DOCUMENT EXCERPT:
Here’s what Amazon had to say:On June 5, 1944, as dawn rises over a small town on the Normandy coast of France, Emmanuelle is making the bread that has sustained her fellow villagers in the dark days since the Germans invaded her country.

Only twenty-two, Emma learned to bake at the side of a master, Ezra Kuchen, the village baker since before she was born. Apprenticed to Ezra at thirteen, Emma watched with shame and anger as her kind mentor was forced to wear the six-pointed yellow star on his clothing. She was likewise powerless to help when they pulled Ezra from his shop at gunpoint, the first of many villagers stolen away and never seen again.

In the years that her sleepy coastal village has suffered under the enemy, Emma has silently, stealthily fought back. Each day, she receives an extra ration of flour to bake a dozen baguettes for the occupying troops. And each day, she mixes that precious flour with ground straw to create enough dough for two extra loaves—contraband bread she shares with the hungry villagers. Under the cold, watchful eyes of armed soldiers, she builds a clandestine network of barter and trade that she and the villagers use to thwart their occupiers.

THE DATA:

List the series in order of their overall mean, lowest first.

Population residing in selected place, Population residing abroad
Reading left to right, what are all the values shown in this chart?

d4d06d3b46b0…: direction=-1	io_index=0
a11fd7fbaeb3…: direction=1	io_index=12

---

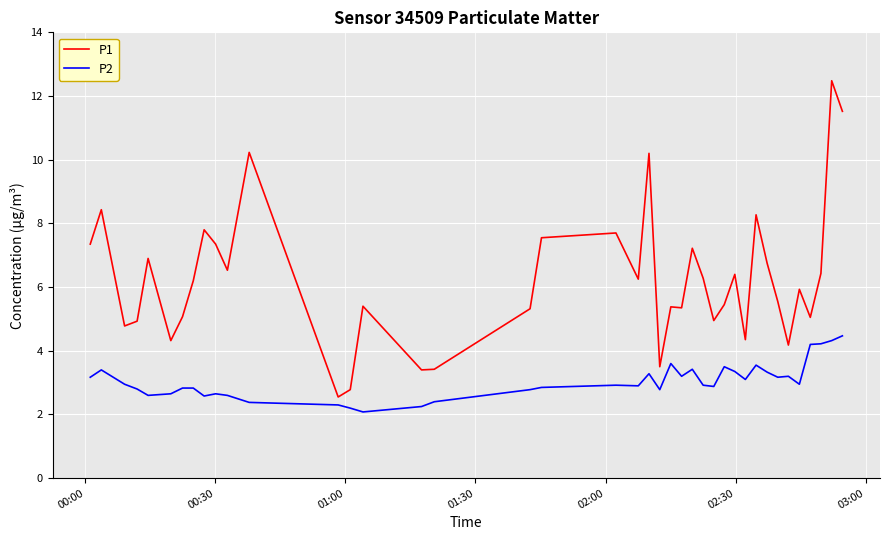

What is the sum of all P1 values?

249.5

TASK: Edit the book description by restating it starting at "In the years" and ending at "thwart their occupiers.", with "straw" changed to "sawdust". Answer from the book description only.

EXERCISE ANSWER:
In the years that her sleepy coastal village has suffered under the enemy, Emma has silently, stealthily fought back. Each day, she receives an extra ration of flour to bake a dozen baguettes for the occupying troops. And each day, she mixes that precious flour with ground sawdust to create enough dough for two extra loaves—contraband bread she shares with the hungry villagers. Under the cold, watchful eyes of armed soldiers, she builds a clandestine network of barter and trade that she and the villagers use to thwart their occupiers.